From Saturday's Globe and Mail

GlobeandMail.com   UPDATED AT 14:08 PM  EDT

Time to break the town-and-gown barrier

Time to break the town-and-gown barrier


From Saturday's Globe and Mail
Friday, February 08, 2008

For lots of regions, especially declining ones, universities have come to be seen as economic saviours, at least since people started talking about Stanford University's role in the rise of California's Silicon Valley. One leading Valley entrepreneur, asked for "the secret" of the area's success, replied, tongue-in-cheek: "Take one great research university. Add venture capital. Shake vigorously."

Businesses, governments and economists talk of getting local universities more involved in technology transfer, commercial innovation and start-ups. "If only our university could be more like Stanford and MIT," they say.

The idea actually sells universities short. It oversells their commercial role and underestimates their other contributions. There are only a few instances where universities have played a major role in high-tech development — certainly Silicon Valley and Greater Boston, as well as Austin, North Carolina's Research Triangle and Waterloo, Ont.

It's more common for regions to export technology their universities create. Economist Michael Fogarty has found that while labs in Detroit, Pittsburgh and Cleveland generate plenty of patents, most of them find their commercial uses in Boston, San Francisco, New York or Tokyo.

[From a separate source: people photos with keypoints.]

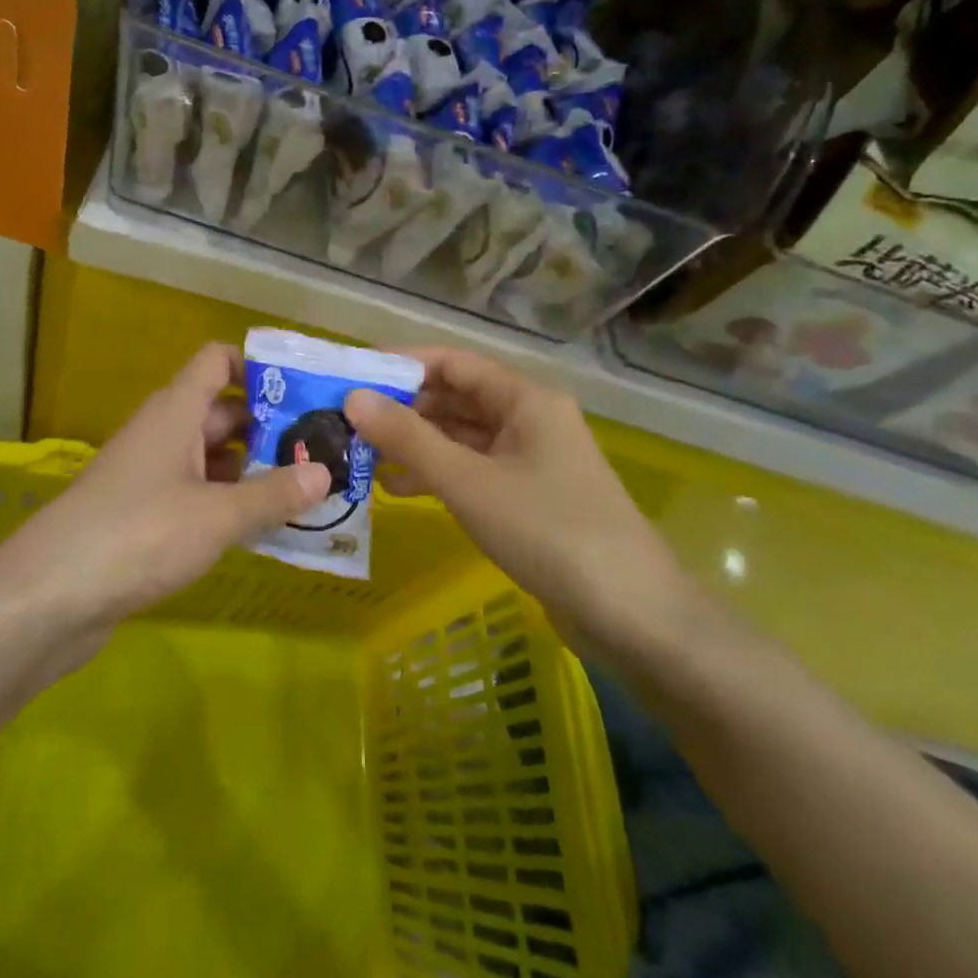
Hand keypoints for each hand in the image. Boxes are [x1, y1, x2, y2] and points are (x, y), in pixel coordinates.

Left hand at [12, 343, 331, 628]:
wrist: (48, 597)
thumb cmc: (138, 535)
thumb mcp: (217, 515)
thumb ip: (273, 494)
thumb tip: (324, 472)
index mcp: (176, 411)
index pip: (217, 361)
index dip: (259, 366)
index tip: (305, 390)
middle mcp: (162, 433)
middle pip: (223, 412)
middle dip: (270, 427)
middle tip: (323, 449)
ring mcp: (150, 475)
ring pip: (211, 457)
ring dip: (253, 469)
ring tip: (306, 489)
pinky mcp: (143, 515)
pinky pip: (196, 494)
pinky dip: (227, 503)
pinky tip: (261, 526)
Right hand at [345, 346, 687, 656]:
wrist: (631, 615)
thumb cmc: (548, 532)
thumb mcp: (469, 482)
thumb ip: (409, 439)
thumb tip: (353, 398)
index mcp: (525, 399)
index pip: (453, 362)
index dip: (402, 364)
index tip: (353, 375)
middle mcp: (529, 419)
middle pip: (456, 398)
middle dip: (403, 408)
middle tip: (346, 422)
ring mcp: (531, 460)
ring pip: (461, 437)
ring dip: (415, 444)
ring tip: (361, 455)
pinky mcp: (528, 497)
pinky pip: (473, 471)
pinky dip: (437, 474)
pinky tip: (396, 489)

Carnegie Mellon in Pittsburgh, where I taught for nearly two decades, is a centre for computer science and software innovation and has produced its share of stars in these fields. But little of the benefit spills over to Pittsburgh. Instead, talent is sucked up by the likes of Microsoft, Apple and Google. Kevin Stolarick, a colleague of mine at the Martin Prosperity Institute, says a university and a regional economy are like a transmitter and a receiver: Amping up the transmitter's signal won't result in development if the region's receivers are broken.

As well, pushing a university to take on more commercial innovation can hinder what it does well, which is to add to the pool of science and technology from which private actors can draw. Researchers at Harvard and Columbia have shown that when university research becomes overly commercially oriented, it becomes more likely that scientists (or their private backers) will seek to restrict access to valuable findings, which slows down progress in key fields such as biotechnology.

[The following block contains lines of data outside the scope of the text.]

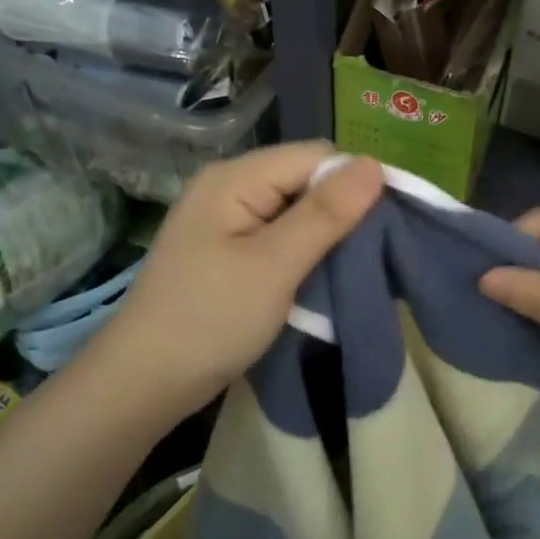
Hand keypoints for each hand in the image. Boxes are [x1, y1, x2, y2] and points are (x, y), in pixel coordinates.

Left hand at [96, 145, 382, 414]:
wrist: (146, 382)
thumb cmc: (210, 319)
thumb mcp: (274, 264)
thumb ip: (326, 213)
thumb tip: (376, 164)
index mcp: (236, 178)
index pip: (316, 157)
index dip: (357, 182)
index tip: (394, 222)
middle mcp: (231, 189)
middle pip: (307, 181)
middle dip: (345, 211)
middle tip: (379, 252)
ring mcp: (229, 223)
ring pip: (298, 213)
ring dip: (330, 237)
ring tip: (361, 266)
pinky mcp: (232, 254)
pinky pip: (283, 239)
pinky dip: (309, 255)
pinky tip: (329, 277)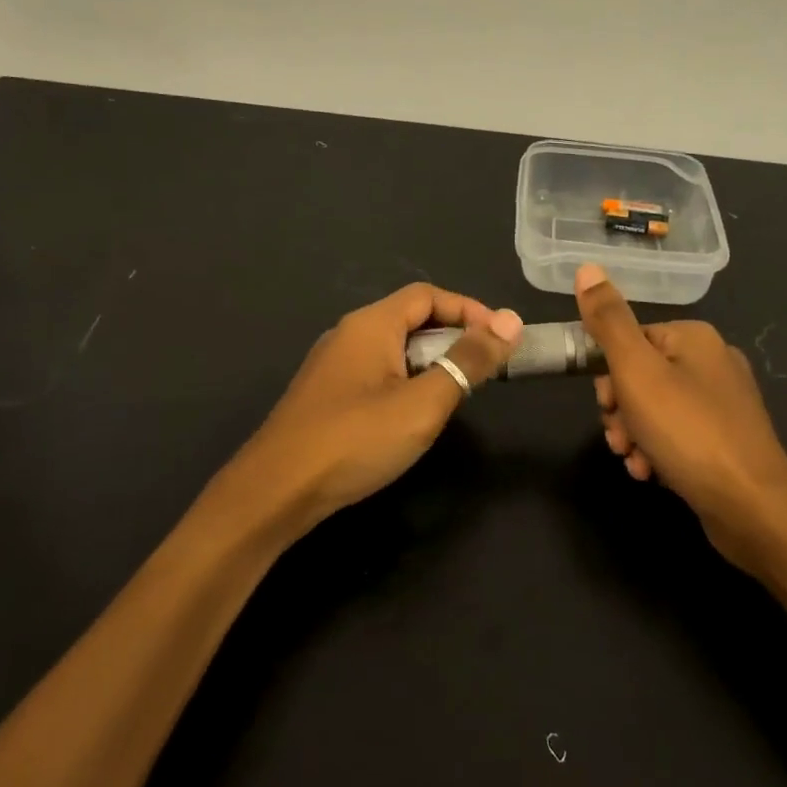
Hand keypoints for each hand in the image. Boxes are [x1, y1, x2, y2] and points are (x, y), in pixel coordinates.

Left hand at [229, 283, 523, 537]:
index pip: (428, 295)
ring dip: (430, 361)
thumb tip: (511, 321)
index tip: (501, 338)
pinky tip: (413, 414)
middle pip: (410, 318)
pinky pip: (376, 372)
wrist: (275, 491)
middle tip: (485, 368)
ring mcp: (332, 366)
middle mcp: (348, 334)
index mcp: (371, 325)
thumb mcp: (423, 402)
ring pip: (393, 348)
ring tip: (457, 392)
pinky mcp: (325, 396)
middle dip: (452, 336)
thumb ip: (468, 361)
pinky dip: (406, 380)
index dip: (469, 310)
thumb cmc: (355, 440)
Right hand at [574, 263, 786, 568]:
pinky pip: (677, 435)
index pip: (629, 340)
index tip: (605, 404)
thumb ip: (608, 321)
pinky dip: (658, 451)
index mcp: (694, 338)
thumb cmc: (688, 431)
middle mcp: (712, 362)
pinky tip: (651, 474)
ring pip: (655, 409)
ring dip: (634, 434)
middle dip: (620, 409)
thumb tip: (587, 269)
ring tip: (634, 462)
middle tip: (620, 437)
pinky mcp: (727, 440)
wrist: (752, 507)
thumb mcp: (636, 371)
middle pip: (641, 376)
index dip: (608, 374)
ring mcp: (724, 403)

Besides, the university is not a one-note samba. Its role goes beyond technology. Economic development today turns on three Ts — technology, talent and tolerance — and universities nurture all of them.

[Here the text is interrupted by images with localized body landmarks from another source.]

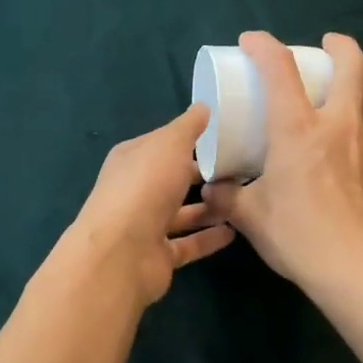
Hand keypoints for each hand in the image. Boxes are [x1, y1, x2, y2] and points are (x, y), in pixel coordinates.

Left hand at [60, 104, 235, 307]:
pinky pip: (188, 244)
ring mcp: (144, 226)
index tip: (223, 138)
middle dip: (202, 176)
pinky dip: (208, 238)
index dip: (189, 140)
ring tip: (241, 200)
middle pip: (172, 180)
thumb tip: (203, 106)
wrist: (122, 253)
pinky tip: (234, 231)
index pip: (163, 144)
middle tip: (240, 171)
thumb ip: (188, 127)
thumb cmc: (145, 187)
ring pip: (181, 213)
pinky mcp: (157, 255)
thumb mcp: (170, 145)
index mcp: (132, 159)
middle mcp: (135, 191)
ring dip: (209, 208)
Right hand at [201, 32, 362, 293]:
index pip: (281, 71)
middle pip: (351, 66)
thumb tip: (212, 187)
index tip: (252, 40)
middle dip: (339, 45)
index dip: (264, 46)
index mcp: (298, 130)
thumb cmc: (297, 234)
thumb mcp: (249, 216)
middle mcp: (338, 124)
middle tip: (326, 43)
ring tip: (355, 67)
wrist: (354, 265)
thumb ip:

A 2006 study at the University of North Carolina found that universities influence economic growth more by building human capital — through students and faculty members — than by doing research and development. Great universities, with their star faculty members and standout research departments, have a magnetic effect, attracting outside companies, venture capitalists, laboratories and research institutes.

The syndrome of the "academic rock star" covered in a Globe Focus article last weekend (which cited me as one example) springs from that effect, but it also indicates the way university life is being commodified. It parallels the superstar, "winner-take-all" labour market that Cornell professor Robert Frank documents, which is not a good thing. Instead of a system where a few benefit from the work of the many (as all scholars stand on each other's shoulders), we need a system that recognizes and rewards contributions broadly.

In an idea-driven age, royalties rather than rents are the key economic output. We need new mechanisms to share them. It's what the Hollywood writers strike is all about. I am personally very worried about the commodification of creativity and the intellect inside and outside the academy.